● Materials provided
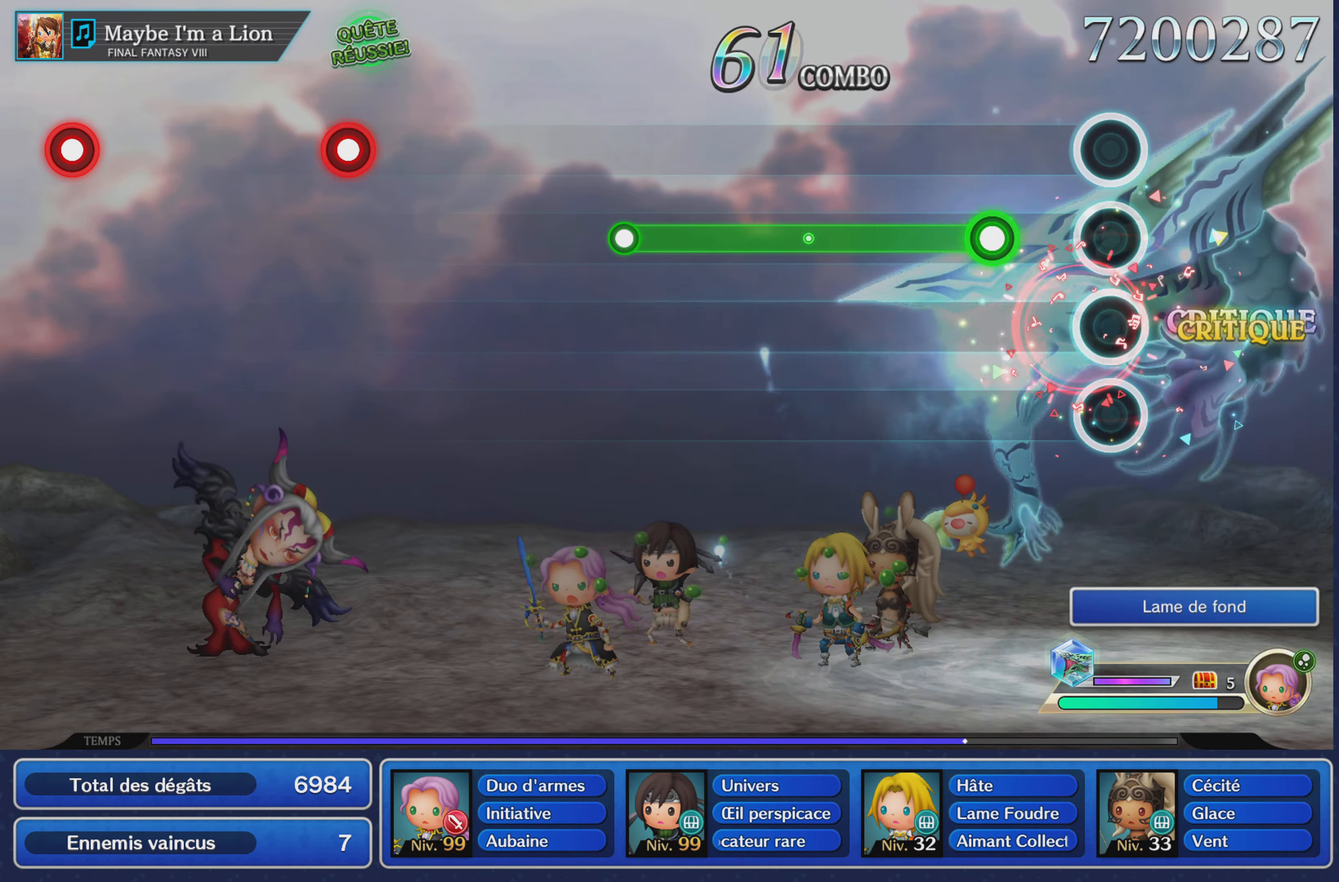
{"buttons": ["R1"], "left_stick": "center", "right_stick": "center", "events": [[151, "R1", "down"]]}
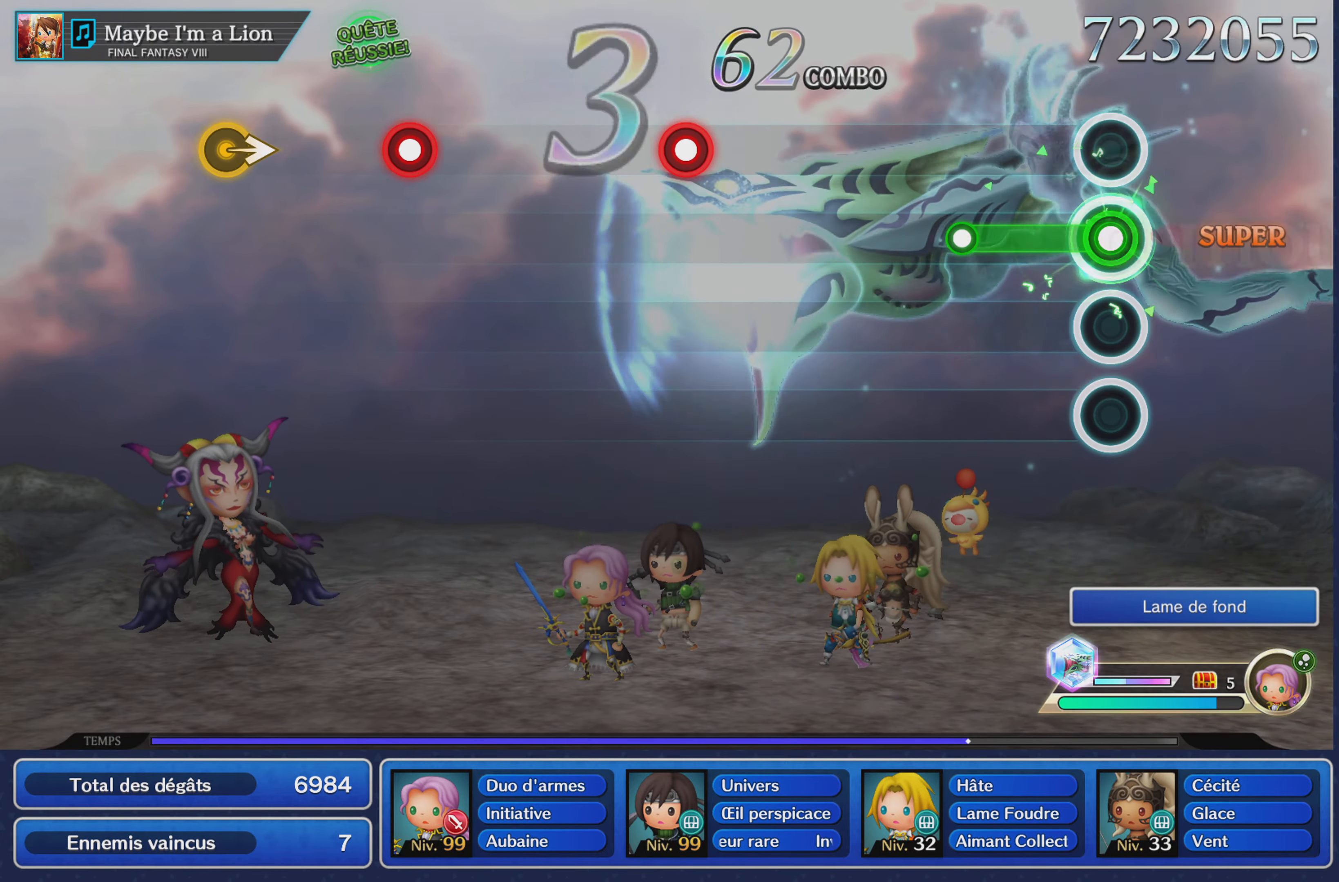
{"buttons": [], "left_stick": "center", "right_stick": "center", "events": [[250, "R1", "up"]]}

--

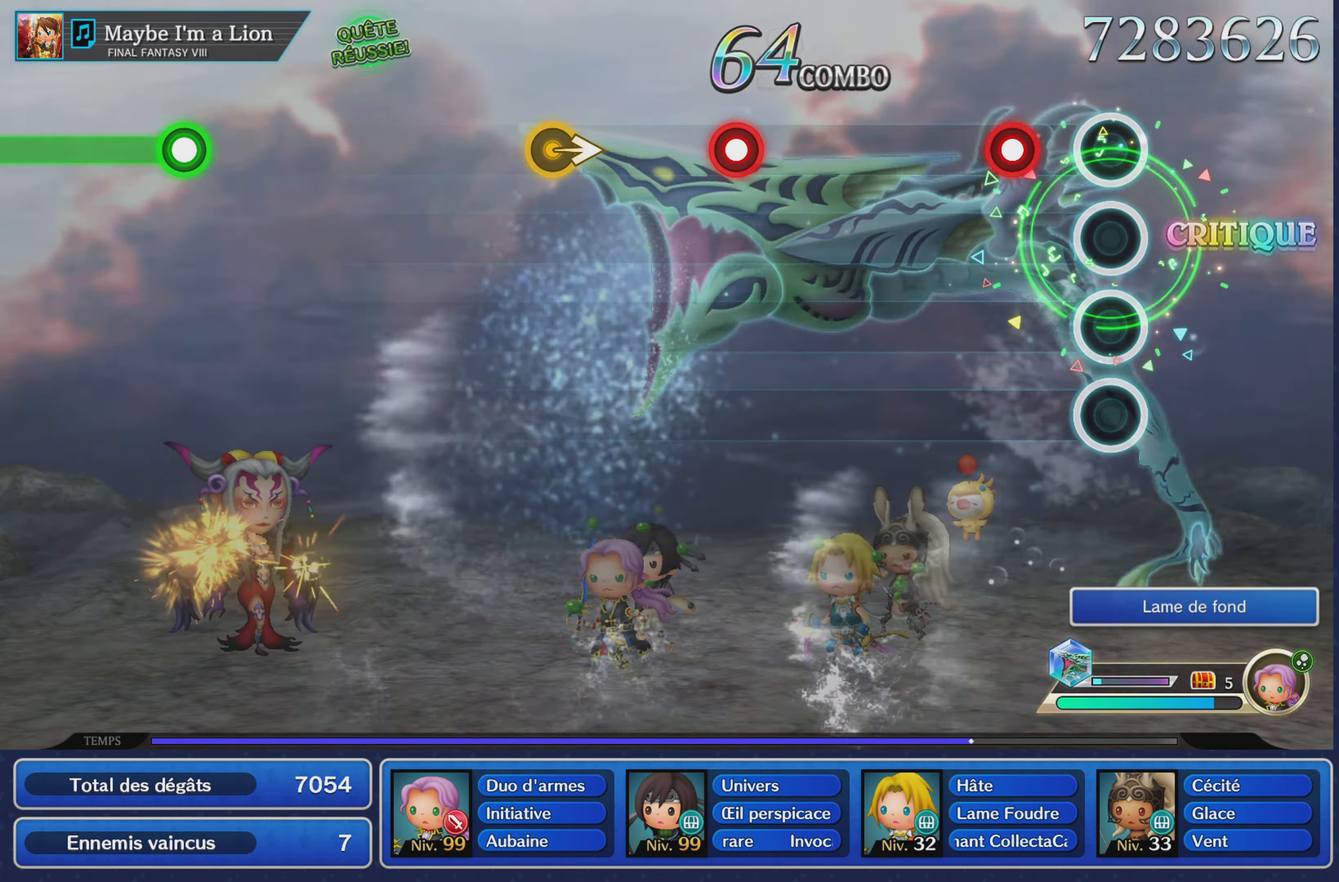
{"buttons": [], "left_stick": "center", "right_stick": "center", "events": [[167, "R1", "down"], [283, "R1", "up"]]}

● Your task
Look over the records above and filter for each line with the word "down".

● Answer for the task
{"buttons": ["R1"], "left_stick": "center", "right_stick": "center", "events": [[151, "R1", "down"]]}
{"buttons": [], "left_stick": "center", "right_stick": "center", "events": [[167, "R1", "down"], [283, "R1", "up"]]}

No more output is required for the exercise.